=== ЦЕЛЬ УПРАЖНЕНИЯ ===
Перепишите без изменений весь материал от строки с «August 12, 2016» вниз до строки с «and burial grounds», обе включительно. Изображения в ответ не включайте.

○ ○ ○

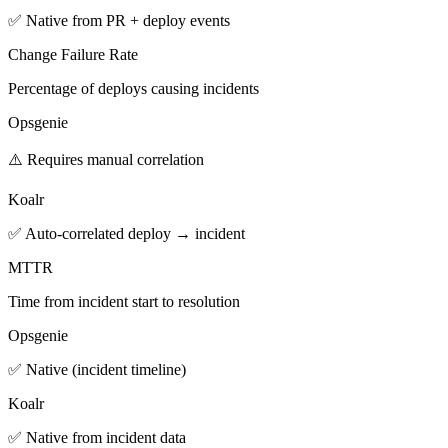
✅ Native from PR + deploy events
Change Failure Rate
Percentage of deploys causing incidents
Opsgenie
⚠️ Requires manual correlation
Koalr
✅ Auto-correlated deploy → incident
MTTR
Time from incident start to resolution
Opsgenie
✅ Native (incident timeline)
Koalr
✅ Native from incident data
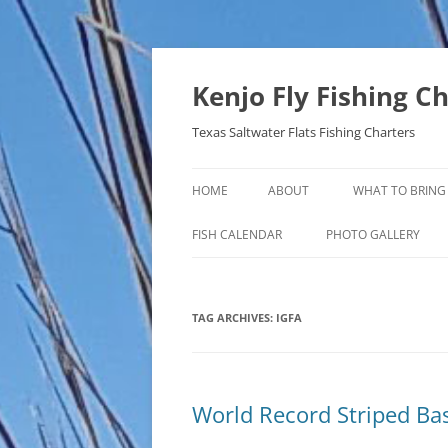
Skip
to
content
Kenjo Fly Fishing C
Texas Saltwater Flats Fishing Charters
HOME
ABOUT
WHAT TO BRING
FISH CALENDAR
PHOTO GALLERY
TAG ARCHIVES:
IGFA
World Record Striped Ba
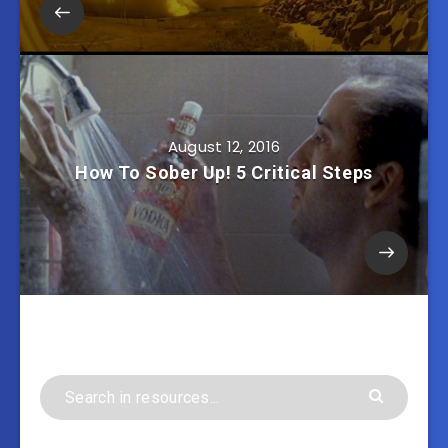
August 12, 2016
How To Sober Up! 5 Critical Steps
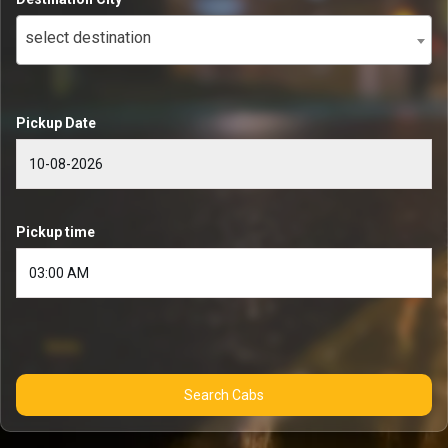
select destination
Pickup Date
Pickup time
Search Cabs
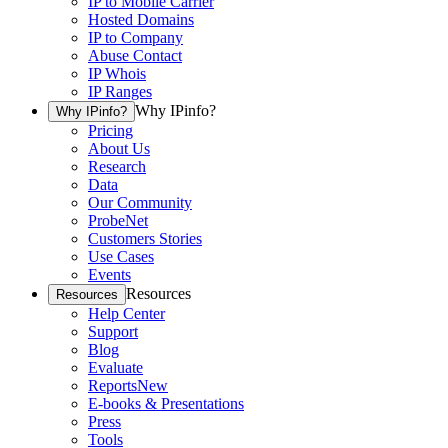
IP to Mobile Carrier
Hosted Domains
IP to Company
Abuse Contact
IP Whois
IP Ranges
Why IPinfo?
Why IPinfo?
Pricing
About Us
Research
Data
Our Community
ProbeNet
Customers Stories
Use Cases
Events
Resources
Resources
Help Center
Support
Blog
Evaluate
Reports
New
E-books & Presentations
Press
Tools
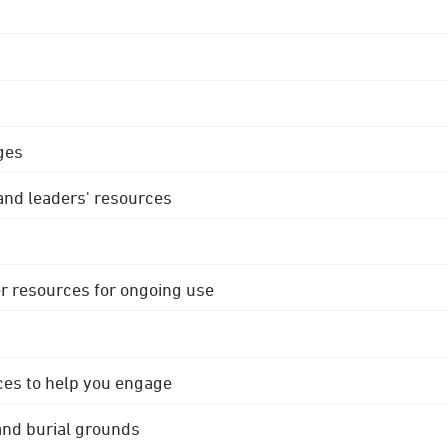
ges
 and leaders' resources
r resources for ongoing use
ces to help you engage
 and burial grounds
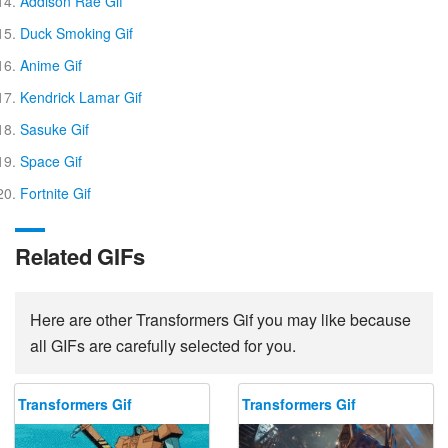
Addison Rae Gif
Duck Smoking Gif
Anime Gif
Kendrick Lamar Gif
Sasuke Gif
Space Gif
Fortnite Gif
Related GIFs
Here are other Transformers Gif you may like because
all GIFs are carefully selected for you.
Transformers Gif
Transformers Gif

○ ○ ○

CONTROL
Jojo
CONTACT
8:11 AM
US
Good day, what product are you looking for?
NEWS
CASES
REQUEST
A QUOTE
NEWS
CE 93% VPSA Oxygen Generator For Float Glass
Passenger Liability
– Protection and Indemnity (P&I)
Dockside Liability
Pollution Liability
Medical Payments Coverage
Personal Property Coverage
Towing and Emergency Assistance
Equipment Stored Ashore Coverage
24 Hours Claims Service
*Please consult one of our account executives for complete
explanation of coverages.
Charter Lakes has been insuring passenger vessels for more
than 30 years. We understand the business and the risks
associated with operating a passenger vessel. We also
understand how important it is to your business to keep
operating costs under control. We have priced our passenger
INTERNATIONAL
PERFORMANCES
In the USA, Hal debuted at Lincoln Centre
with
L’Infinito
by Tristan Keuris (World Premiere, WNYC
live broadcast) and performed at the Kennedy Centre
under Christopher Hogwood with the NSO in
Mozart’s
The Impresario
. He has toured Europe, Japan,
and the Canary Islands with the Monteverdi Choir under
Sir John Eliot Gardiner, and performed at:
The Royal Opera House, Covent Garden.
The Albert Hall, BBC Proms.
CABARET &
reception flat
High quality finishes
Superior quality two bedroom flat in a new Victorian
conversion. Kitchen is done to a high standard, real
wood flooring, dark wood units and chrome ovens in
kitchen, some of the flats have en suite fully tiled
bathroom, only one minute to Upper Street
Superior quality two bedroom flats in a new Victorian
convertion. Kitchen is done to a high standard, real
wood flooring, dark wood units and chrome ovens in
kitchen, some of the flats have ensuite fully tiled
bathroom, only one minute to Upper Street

○ ○ ○

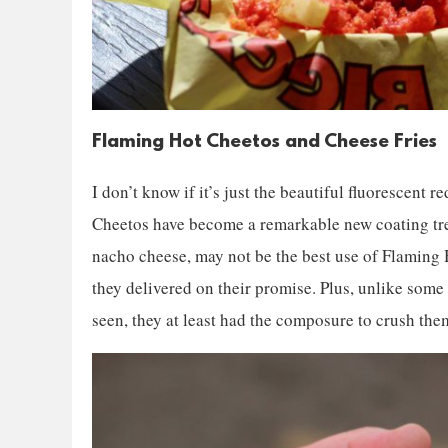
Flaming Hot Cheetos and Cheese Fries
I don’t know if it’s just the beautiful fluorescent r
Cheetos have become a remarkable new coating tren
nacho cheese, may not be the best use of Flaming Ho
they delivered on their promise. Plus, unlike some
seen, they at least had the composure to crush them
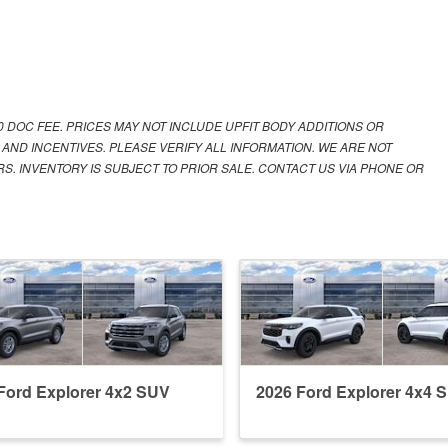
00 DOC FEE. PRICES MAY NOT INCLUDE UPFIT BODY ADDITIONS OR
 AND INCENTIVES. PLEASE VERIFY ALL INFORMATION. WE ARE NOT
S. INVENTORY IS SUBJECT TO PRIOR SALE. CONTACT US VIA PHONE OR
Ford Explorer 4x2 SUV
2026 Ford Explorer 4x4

○ ○ ○

=== ОТВЕТ К УПРАЖНЕНИЮ ===
August 12, 2016
How To Sober Up! 5 Critical Steps
select destination
Pickup Date
Pickup time
Search Cabs
IP to Mobile Carrier
Hosted Domains
IP to Company
Abuse Contact
IP Whois
IP Ranges
Why IPinfo?
Why IPinfo?
Pricing
About Us
Research
Data
Our Community
ProbeNet
Customers Stories
Use Cases
Events
Resources
Resources
Help Center
Support
Blog
Evaluate
Reports
New
E-books & Presentations
Press
Tools
ges
 and leaders' resources
r resources for ongoing use
ces to help you engage
 and burial grounds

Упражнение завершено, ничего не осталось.